Check every line of the entries for "front", and copy the lines that hold it.

• _Source records_
§

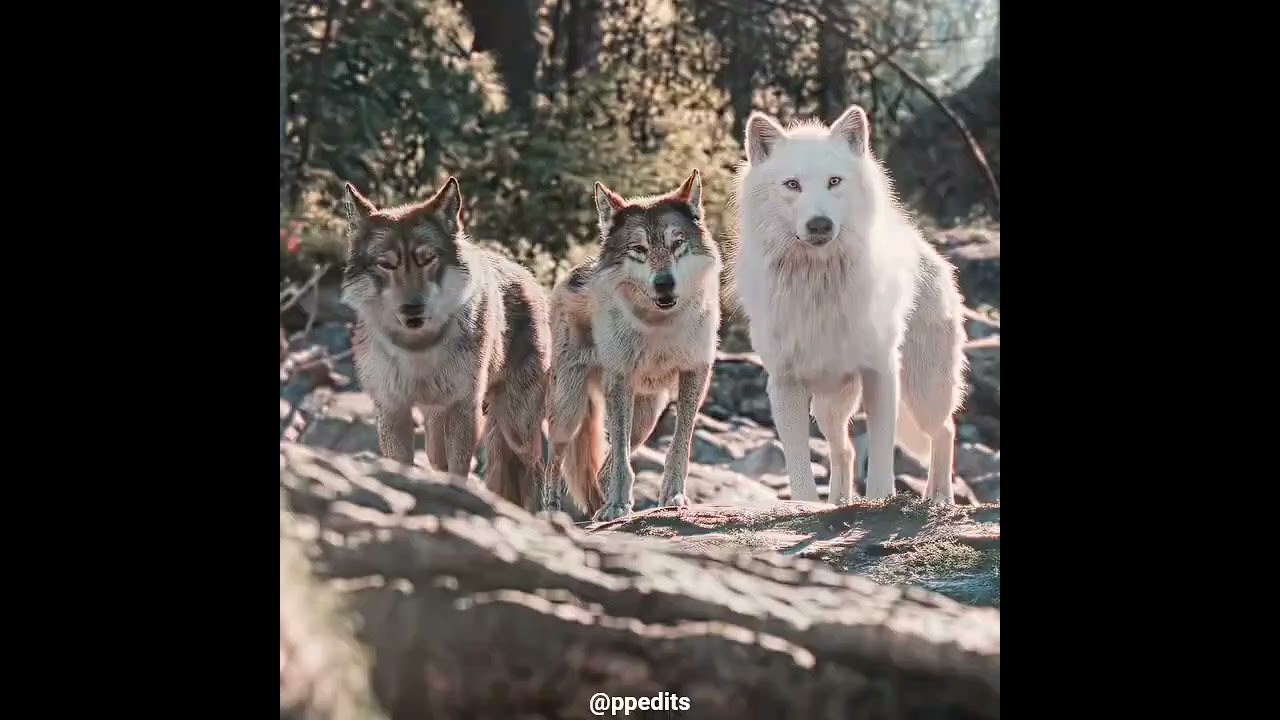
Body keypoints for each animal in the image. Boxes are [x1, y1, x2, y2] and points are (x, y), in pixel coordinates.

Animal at [340, 177, 550, 510]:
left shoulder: (463, 408)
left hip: (516, 429)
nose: (412, 309)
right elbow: (400, 464)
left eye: (427, 259)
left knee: (535, 470)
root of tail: (527, 276)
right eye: (386, 265)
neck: (418, 349)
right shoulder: (392, 409)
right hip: (438, 429)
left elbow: (459, 469)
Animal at [542, 170, 722, 521]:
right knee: (552, 461)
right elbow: (622, 457)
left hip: (646, 419)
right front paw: (617, 506)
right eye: (639, 248)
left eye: (676, 243)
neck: (659, 325)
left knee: (603, 467)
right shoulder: (620, 379)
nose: (664, 283)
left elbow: (679, 444)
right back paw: (552, 513)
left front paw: (673, 495)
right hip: (569, 411)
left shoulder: (696, 373)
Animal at [731, 104, 968, 505]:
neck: (819, 284)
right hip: (830, 407)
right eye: (792, 184)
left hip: (924, 393)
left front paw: (881, 501)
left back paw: (939, 499)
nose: (820, 225)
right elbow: (800, 469)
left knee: (944, 431)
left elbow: (882, 456)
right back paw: (839, 503)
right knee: (845, 451)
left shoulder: (880, 372)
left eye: (834, 181)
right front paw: (808, 508)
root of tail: (926, 249)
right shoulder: (784, 384)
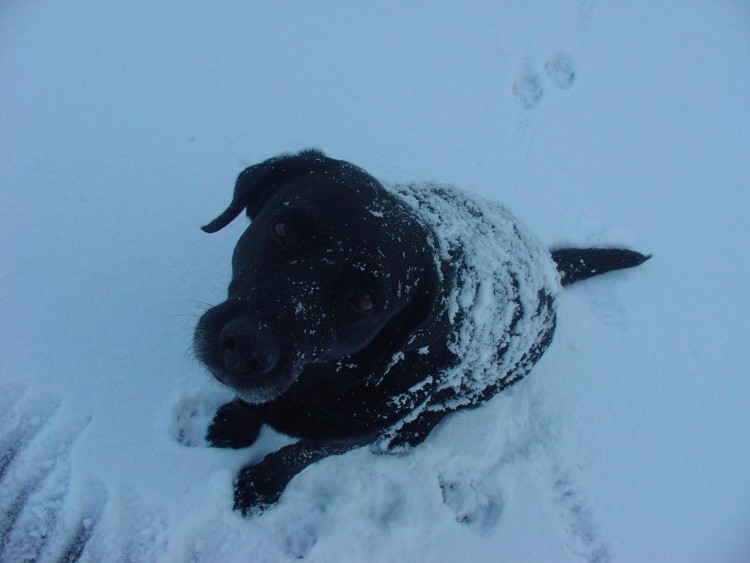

§

• _Reply_
right front paw: (617, 506)
left front paw: (673, 495)
left front paw: (881, 501)
right front paw: (808, 508)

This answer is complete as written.